Aufgaben:
1. Beantworte die folgenden Fragen zum Text über Spielepreise:
(a) Welcher britische Shop wirbt laut Text gezielt um deutsche Kunden?
(b) Zu Zeiten welcher Konsole wurden die im Text erwähnten Spiele früher gekauft?
(c) Wodurch konnten Schüler mit knappem Taschengeld sich laut Text selbst etwas unterstützen?
2. Wie könnte der Text über Spielepreise nach seinem letzten Satz weitergehen? Schreibe ihn fort.

Lesetext:
+===+
Vorsicht Schnäppchen – Was ist ein Spiel wert? Spezial
Geschrieben von Roman Dichter am 15.12.2013
„Viel zu teuer! Mir reichen die Handyspiele.“
„Aus England krieg‘ ich es viel billiger. Ich hab‘ auch noch einen Gutschein dafür.“
Kommen dir diese Sätze bekannt vor? In Zeiten von Online-Shops und Gratis-Spielen kommt deshalb die Frage auf: Wie viel will ich für ein Spiel bezahlen?
Der britische Shop Zavvi wirbt gezielt um deutsche Kunden, wie das von uns rechts unten herausgegriffene Werbebanner zeigt.
Der Wandel der Wertvorstellung
Früher war es einfach: Als ich zu Zeiten des Super Nintendos meine Spiele kaufte, war eigentlich ziemlich klar, was mich neue Spiele kosten würden. Natürlich gab es auch damals schon unterschiedliche Preise für unterschiedliche Spiele, bei unterschiedlichen Händlern oder zu unterschiedlichen Zeitpunkten. Aber das hielt sich alles in Grenzen. Wer ein neues Spiel kaufen wollte, zahlte halt den Preis dafür. Und wer als Schüler (zu dieser Zeit waren erwachsene Videospieler eher selten…) genau auf sein Taschengeld schauen musste, konnte sich durch das Kaufen und Verkaufen gebrauchter Spiele selbst etwas dabei unterstützen, aber ein neues Spiel hatte halt seinen Preis. Diese relative Preisstabilität festigte auch unsere Vorstellung davon, was ein Spiel eigentlich wert ist.
+===+
Angezeigte Einträge:
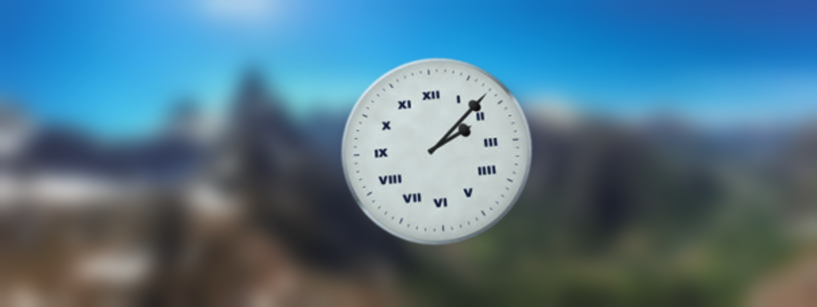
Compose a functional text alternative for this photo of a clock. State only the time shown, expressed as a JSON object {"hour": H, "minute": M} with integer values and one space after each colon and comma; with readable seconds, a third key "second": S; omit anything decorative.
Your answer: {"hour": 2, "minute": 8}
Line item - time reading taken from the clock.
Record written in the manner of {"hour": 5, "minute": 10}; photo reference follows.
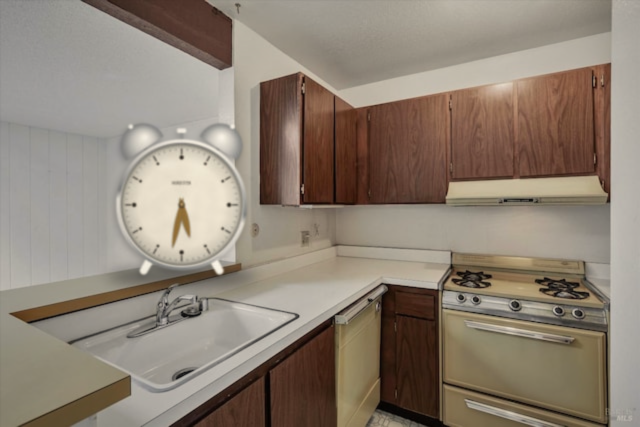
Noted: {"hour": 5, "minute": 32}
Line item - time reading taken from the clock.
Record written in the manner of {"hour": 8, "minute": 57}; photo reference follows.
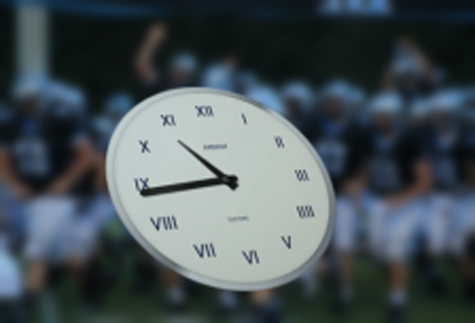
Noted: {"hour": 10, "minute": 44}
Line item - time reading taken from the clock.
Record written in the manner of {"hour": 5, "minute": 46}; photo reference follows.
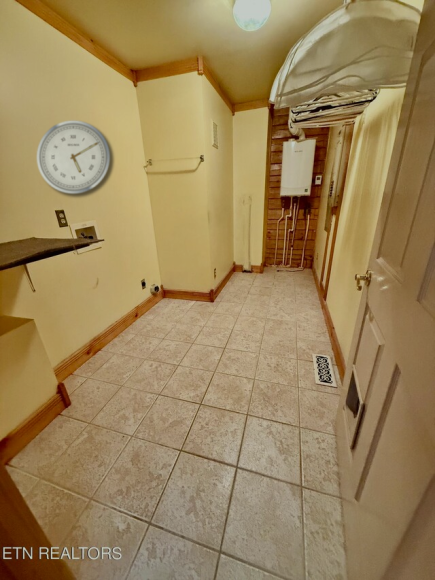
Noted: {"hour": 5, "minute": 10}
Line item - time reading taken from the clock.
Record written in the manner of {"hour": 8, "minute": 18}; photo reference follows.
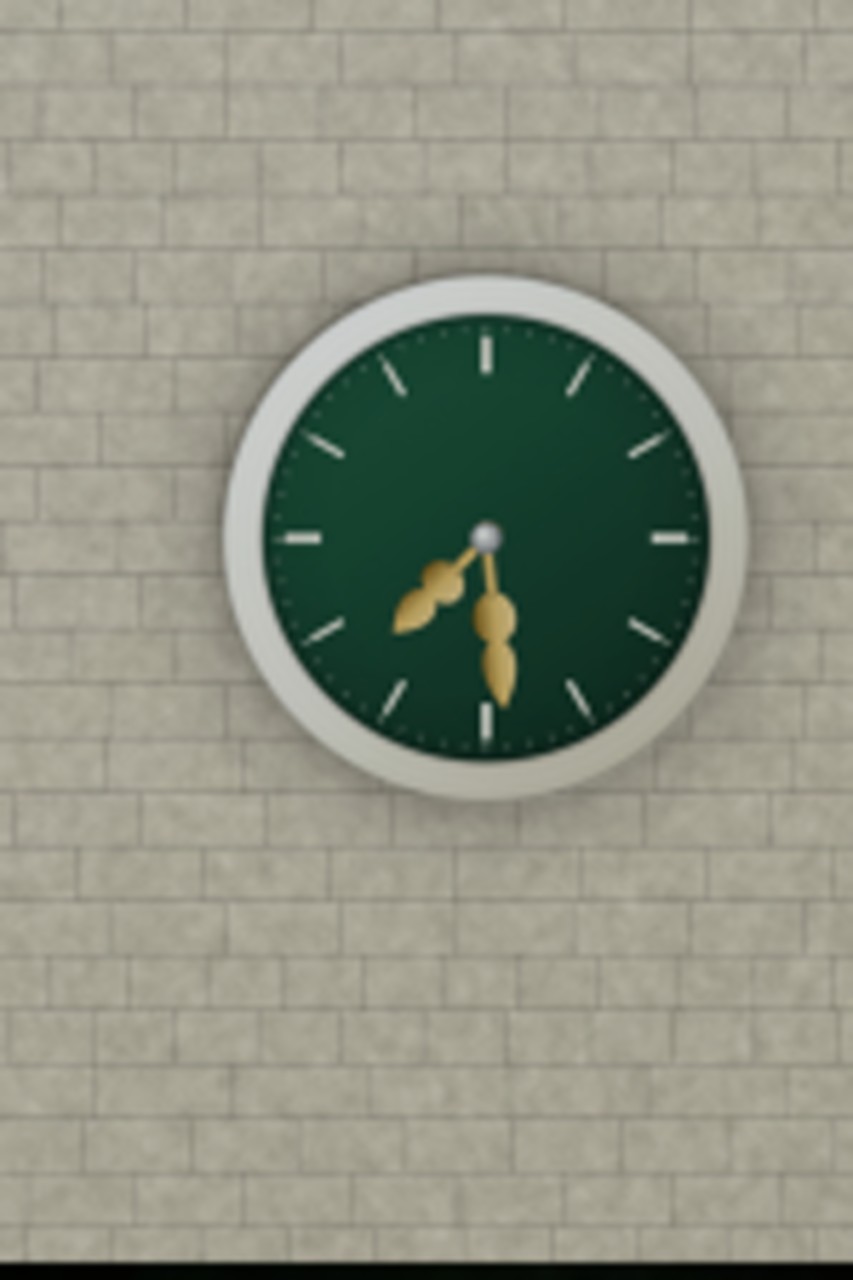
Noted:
+===+
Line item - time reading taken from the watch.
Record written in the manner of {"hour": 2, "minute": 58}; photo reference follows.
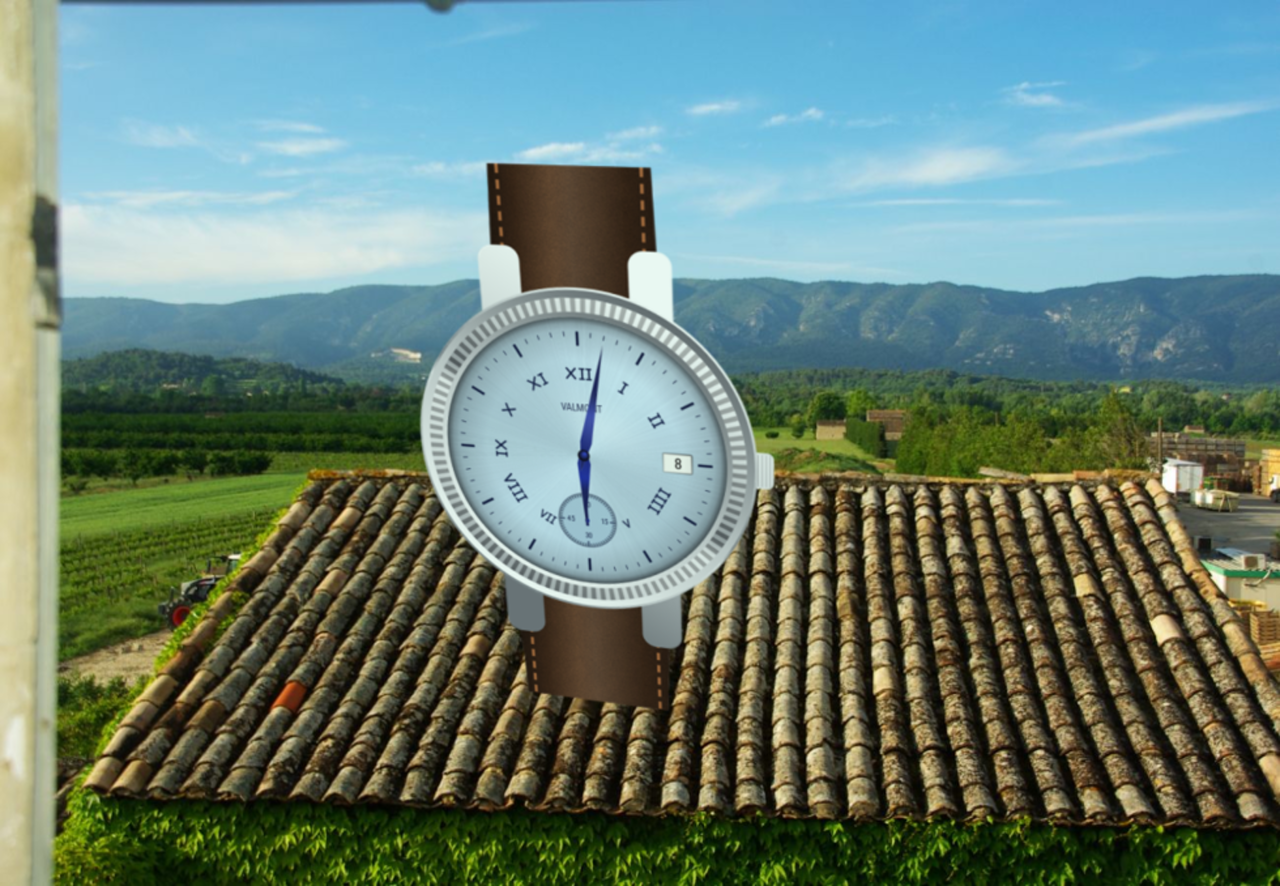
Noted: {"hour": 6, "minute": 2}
+===+
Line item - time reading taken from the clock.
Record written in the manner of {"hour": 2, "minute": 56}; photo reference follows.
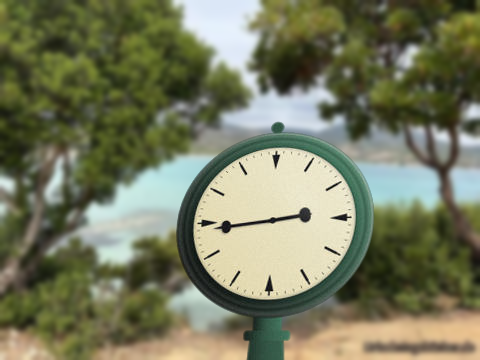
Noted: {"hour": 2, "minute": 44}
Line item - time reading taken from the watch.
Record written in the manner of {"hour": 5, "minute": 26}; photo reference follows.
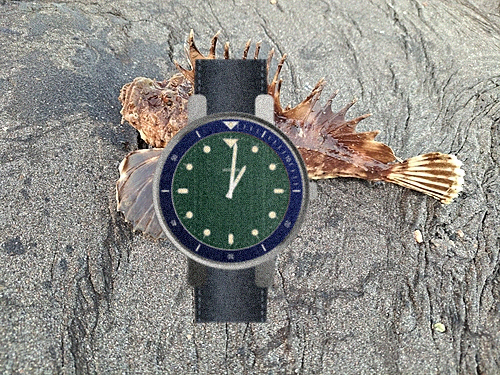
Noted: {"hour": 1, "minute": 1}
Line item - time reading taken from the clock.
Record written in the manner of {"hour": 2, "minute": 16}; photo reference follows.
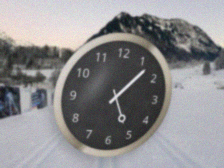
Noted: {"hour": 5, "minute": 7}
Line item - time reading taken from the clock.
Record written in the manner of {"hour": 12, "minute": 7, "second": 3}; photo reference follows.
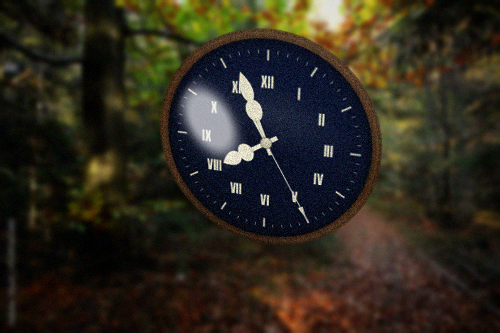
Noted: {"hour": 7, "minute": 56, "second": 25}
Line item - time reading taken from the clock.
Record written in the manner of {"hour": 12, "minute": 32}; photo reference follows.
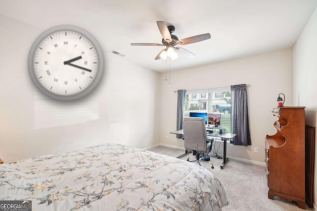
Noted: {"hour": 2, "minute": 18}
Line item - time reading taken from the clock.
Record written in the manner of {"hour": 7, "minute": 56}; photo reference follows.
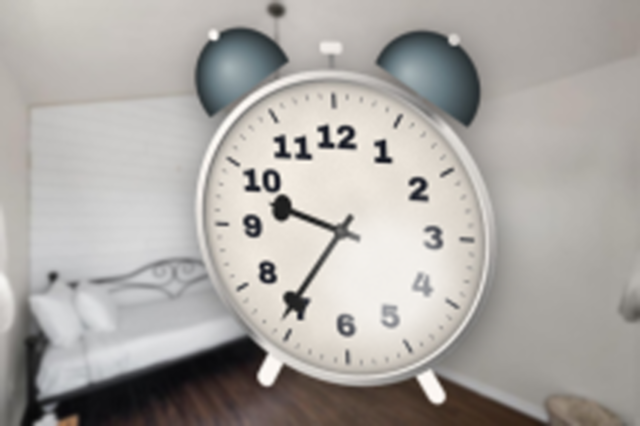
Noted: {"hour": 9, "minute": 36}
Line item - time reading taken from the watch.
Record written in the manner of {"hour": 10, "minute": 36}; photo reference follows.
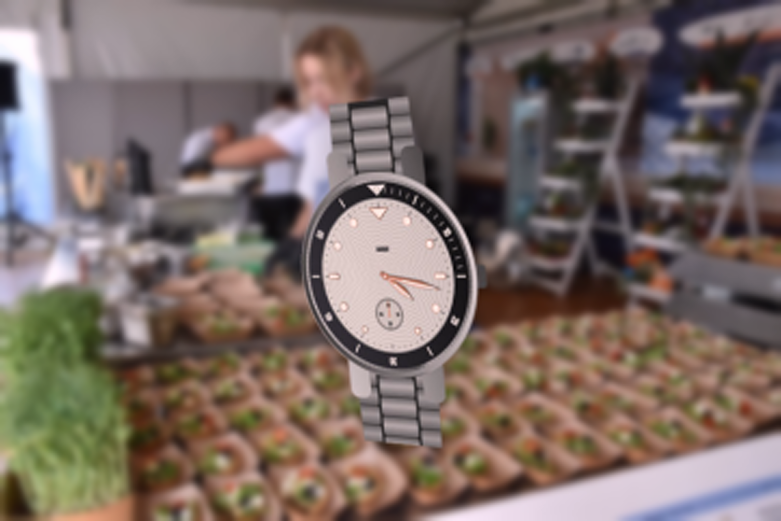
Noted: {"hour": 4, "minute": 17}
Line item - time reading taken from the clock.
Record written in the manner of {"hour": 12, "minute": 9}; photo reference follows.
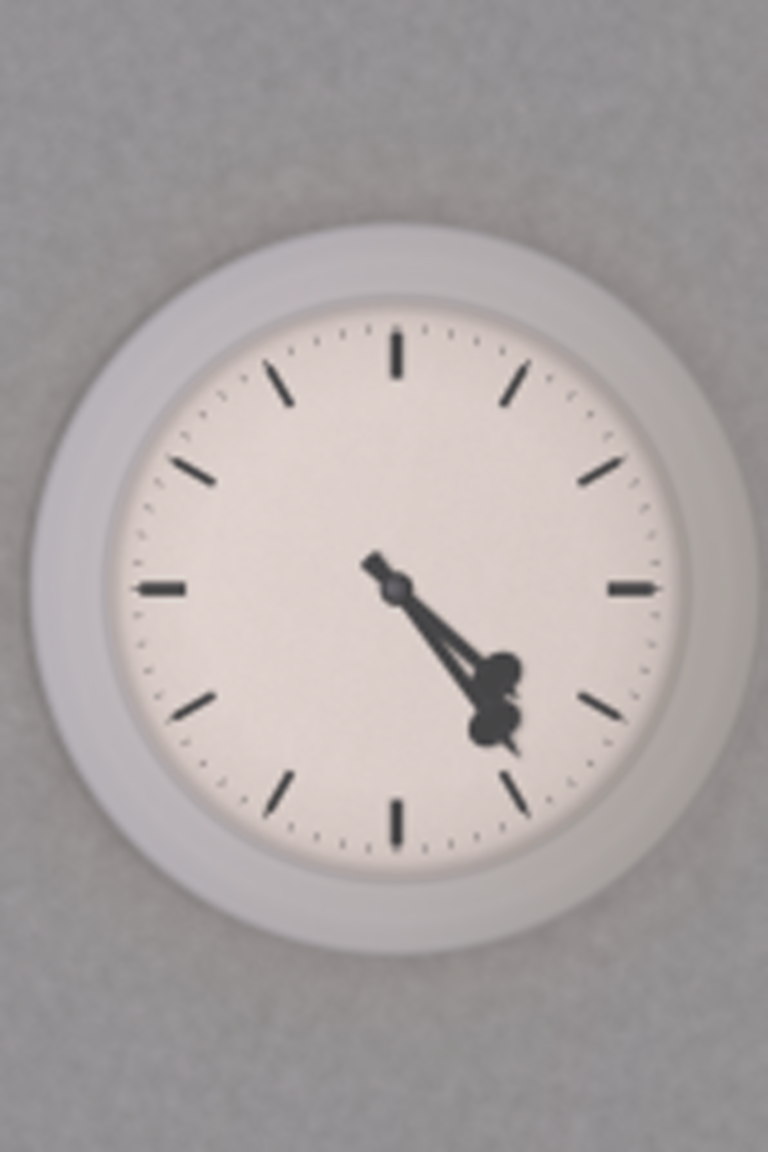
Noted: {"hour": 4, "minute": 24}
+===+
Lösungen:
1.
(a) Zavvi
(b) Zu Zeiten des Super Nintendos
(c) Durch das Kaufen und Verkaufen gebrauchter Spiele

2.
Auch heute existiert noch eine solche Preisvorstellung, die allgemein bei etwa 50 Euro liegt. Dabei variiert die genaue Zahl (die es eigentlich gar nicht gibt) vielleicht noch ein bisschen zwischen den verschiedenen Systemen, aber irgendwo im Hinterkopf haben wir eine solche Zahl, die uns sagt: „Das kostet ein Spiel. Weniger ist günstig, mehr ist teuer.“ Wer an dieser Stelle schon protestiert und bestreitet, einen solchen Richtwert zu kennen, der ist vielleicht schon geprägt durch die zahlreichen neueren Einflüsse, die diese alte Struktur unterwandern und unsere Vorstellung vom Wert eines Spiels aufweichen.
Downloads mischen den Markt auf
Das Aufkommen von (legal) herunterladbaren Spielen hat nicht nur in einer Hinsicht dafür gesorgt, dass die gesamte Preisgestaltung von Spielen neu hinterfragt wurde. Der Grund dafür ist klar: Die Hersteller der Spiele sparen im Vergleich zum klassischen Verkauf auf Datenträgern direkt Geld. Datenträger müssen nicht hergestellt und bespielt werden, Anleitungen und Verpackungen müssen nicht produziert und zusammengefügt werden. Es gibt keine Kosten für Lagerung und Transport der fertigen Spiele. Man kann nicht zu viele oder zu wenige Exemplare anfertigen. Und der große Anteil der Einnahmen, den der Einzelhandel behalten möchte, fällt in der Regel auch weg. All das führt beim Konsumenten (also beim Spieler) dazu, dass er für die digitale Version eines Spiels eher weniger zahlen möchte als für ein Spiel, bei dem er etwas in der Hand halten kann. Ob es das Bewusstsein ist, dass der Hersteller beim Download Geld spart oder die höhere Wertschätzung einer schönen Verpackung im Regal – die meisten Spieler lassen sich nur durch günstige Angebote vom Download überzeugen.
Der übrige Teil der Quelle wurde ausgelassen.